A letter to my overweight body with 32% fat
It’s been a blast to be together for these last years, but everything comes to an end and we have reached this point in our relationship.
To be completely honest, I didn’t wanned you nor I wasn’t actively looking for you, but I knew you could be a byproduct of my choices. To give some context form the time we started seeing each other, I had had enough of restricting my food intake and I was determined to fix my relationship with food, learn to understand the feeling of “I’m full” and honor it, as well as honoring the desire for pizza and that piece of delicious chocolate.
And we eventually meet. I would love to say that it was amazing and I fell in love with you from the beginning, but I would lie. You were, at times, a challenge. Not soo much because there was something wrong with you, but more because I had it so ingrained in me that our relationship was something to be avoided. To be honest, there was some shame felt.
And it took months, but eventually, bad days became good days and I forgot what it feels like to look in the mirror and feel like shit. I started to look and the mirror and admire you, every opportunity I got, every SHOP DISPLAY, every reflection, every car window we met and I fell a bit more in love with you.
That’s not to say I liked all of you, honestly, it was annoying when, because of you, my things meet and I had to carry baby powder to prevent my inner thighs from going red and eventually bleeding. It was annoying that my breasts weighed about 900 grams (1.98 lbs) each, but damn did we had fun with them, in sex, in dresses, just as gigs in pools when we sank and they floated like two helium balloons, to jiggle them as if they were made of jelly.

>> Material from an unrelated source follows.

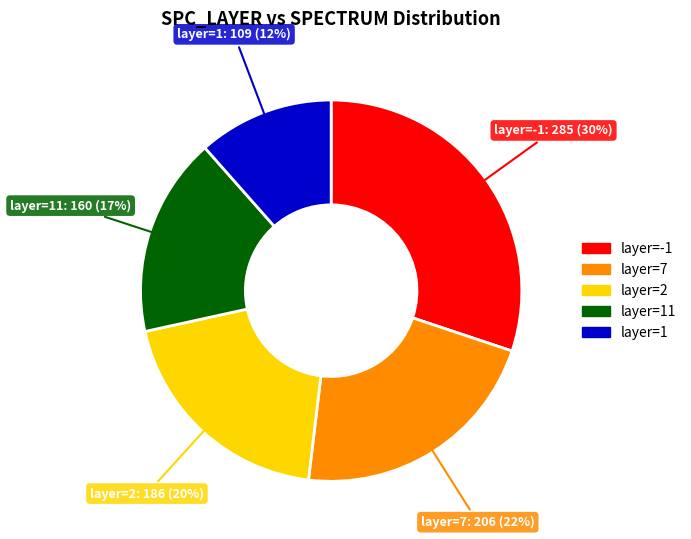

To the nearest percent, what is the average slice percentage?

20%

I learned to dislike parts of you, acknowledge that feeling and move on, without carrying it around throughout my life. And it was amazing. It stopped feeling like we were lying to ourselves, we would of if I had insisted on like you a hundred percent, and it helped us to grow a stronger relationship based on honesty and love.
Now that I think about it, we never understood our relationship as something permanent. Otherwise, I would have bought you clothes that fit you like a glove and that I enjoyed, but it was part of our relationship to not make it glamorous, to not decorate it, to allow it to be, just as it was, without sugar coding it in any way. And it was an absolute fucking relief not to think about clothes for the first time in 20 years. Learning to be as confident with a suit and heels as I was in wide pants and t-shirts. Yeah, sure, fashion can help you build your confidence but learning to grow that without her help, damn.

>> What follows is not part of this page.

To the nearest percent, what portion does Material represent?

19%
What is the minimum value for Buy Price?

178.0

You’ve thought me to connect with my body, to feel you, not to look, feel. And I’m keeping that forever.
My own perception, unfortunately, was the easy and fun part. It got harder to protect us from
Our love story has been a challenge, it’s been disapproved and that has always been a hard thing to cope with. But. We have done it. We haven’t gone our separate ways because they kept telling us how wrong we were for each other.
It has impacted us, sure, we have avoided sharing pothos of us together with some family members, we have avoided being seen naked around people that disapproved and enjoyed sharing their unsolicited disagreement. But I deny it was due to shame, we had none to pose in front of the mirror, none to stripped and none to indulge each other through sight and touch.
We just avoided receiving more comments that needed to be handled, cause we already knew how to do it, we weren’t learning shit about such comments.
The funniest comment we used to get was that our relationship wasn’t healthy. Damn. I have never, never taken more care of you. We have never enjoyed sport together as much as we have for these last years. I have never cooked you such delicious meals for you.
I guess they wondered how did we end up with each other if our habits were soo healthy, well there are two things, my endomorph metabolism (amazing system if we were 1845 Irish famine, but shitty for 2020’s body standards) and we basically, when we were meeting, we ate more calories than we consumed, and now, as we consume our relationship, we are eating the same calories we are spending. Quite easy.
And the insistence of letting you go, damn, even after I said I wanned you and I wanted to be with you, there were a lot of people that did not believe me and it sucks and I am sorry.
But baby, overall it’s been a blast. The best thing I could’ve done to expand my “comfort zone” if you may. If I get pregnant no brain cells will need to be consumed with the fear of us meeting again.
Our separation will be slow, I don’t want to do it fast and then meet again and then separate again, slow and steady seems like a better approach, and if we feel like we are going too fast, we will slow it down.
And thanks again since I could have neer learned all of this without you.